Sravan Yeluru ’17 wants you to imagine that you are a newly arrived William & Mary student who knows no one on campus.
“They don't have a social network and they have to build it,” said the neuroscience and business analytics major. “They aren't sure if they should build it academically, they aren't sure if they should build it through parties or fraternities, or through student-run organizations.”
Enter CoffeeCram, a free mobile app for iOS created by Yeluru and former finance major Ryan Metzger, designed to link students through their shared coursework for study sessions and socializing.
“I've taken lots of large lecture-hall classes, such as Organic Chemistry, Molecular Cell Biology, Physics and Calculus, and there are 200, 300 kids sitting around me,” Yeluru said. “And we really don't know each other. Then when it comes time for the exams, we study alone, and we're kind of overwhelmed and burdened. That's why we created this. It enables students to form micro-social networks within each lecture hall.”
The app has been embraced by students at William & Mary since its launch a couple of weeks ago, Yeluru and Metzger said. Students are using it as originally intended, to make connections with other students for studying and making friends, but also to buy and sell textbooks. “Which is super-interesting,” Metzger said.
“It’s open-ended, and we did that on purpose,” he continued. “The goal is to connect students around a certain vertical, that vertical being academics and their classes. But it's pretty cool to see the friendships and common interests that spark when you bring people together.”
In a way, the story of how CoffeeCram is being used parallels its creation. The pair started working together last year after Metzger won a competition at W&M’s Raymond A. Mason School of Business modeled after the show “Shark Tank,” where he presented Owler, an app that would help people find and rate parties in real-time.
Yeluru and Metzger met in January at “3 Day Startup,” an event Yeluru was running. Together, they founded the undergraduate entrepreneurship club Tribe Ventures.
“We're really good at executing [ideas],” Metzger said. “The big difference is that some people have really good ideas – like billion-, trillion-dollar ideas, but they don't do anything about them. They think they are unattainable.

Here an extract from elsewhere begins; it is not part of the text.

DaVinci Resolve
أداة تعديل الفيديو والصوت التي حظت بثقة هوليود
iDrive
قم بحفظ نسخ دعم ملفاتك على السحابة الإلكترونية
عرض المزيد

Sravan and I are really good at actually making ideas real and tangible.”
They’ve been working on CoffeeCram since the spring. Recognizing CoffeeCram’s potential, both have devoted increasing time and energy to it. Yeluru dropped a full-time job at IBM over the summer to work on CoffeeCram. Metzger dropped sports and his other app ideas.

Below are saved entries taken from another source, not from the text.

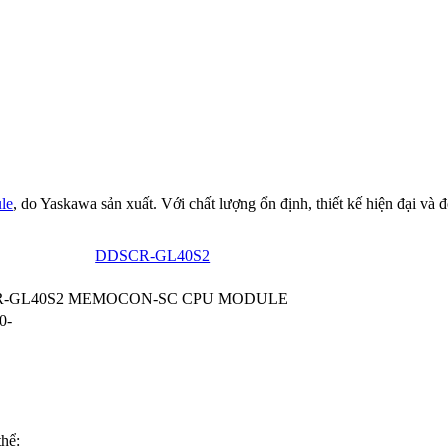
le
, do Yaskawa sản xuất. Với chất lượng ổn định, thiết kế hiện đại và
DDSCR-GL40S2
-GL40S2 MEMOCON-SC CPU MODULE
0-
thể:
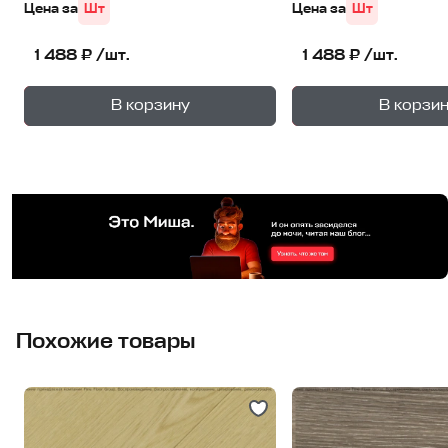
Цена за
Шт
Цена за
Шт
1 488 ₽ /шт.
1 488 ₽ /шт.
+
—
—
В корзину
В корзи
1
уп.
1
уп
Похожие товары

Then, this fall, Metzger stopped attending William & Mary. While Yeluru continues his studies in Williamsburg, Metzger is back and forth to New York City, where they plan to headquarter CoffeeCram.
Yeluru and Metzger said they already have just under $1 million in angel investor funds, plus tech advisors, app developers and all of the necessary auxiliary services a fresh start-up needs: lawyers, accountants, marketing firms, etc.
“The app will be free forever; we’ll never monetize through payments,” Metzger said. “Our goal is to build a product that people love, that helps grow our user base, and then we’ll focus on monetization.”
Metzger said that the best way to monetize CoffeeCram will become apparent with its growth, noting that Facebook’s strategy doesn’t work on Instagram, whose strategy doesn’t work on Snapchat. So it’s premature for him and Yeluru to try to cash in.
For now, they are trying to expand the app to other campuses (specifically University of Virginia, University of North Carolina and Duke) and to continue to refine CoffeeCram in response to user feedback.
“It's been really rewarding,” Yeluru said. “I only hope that all the colleges we expand to will be supportive, from the academic dean's side, from the president’s office, just like William & Mary has had resounding support for our success.”
Metzger echoed the sentiment. “I’ve always been really thankful that William & Mary gave me a place to do what I want," Metzger said. "They were always helpful and supportive with all of my initiatives. They helped me carve my own mold, and I’m really appreciative of that.”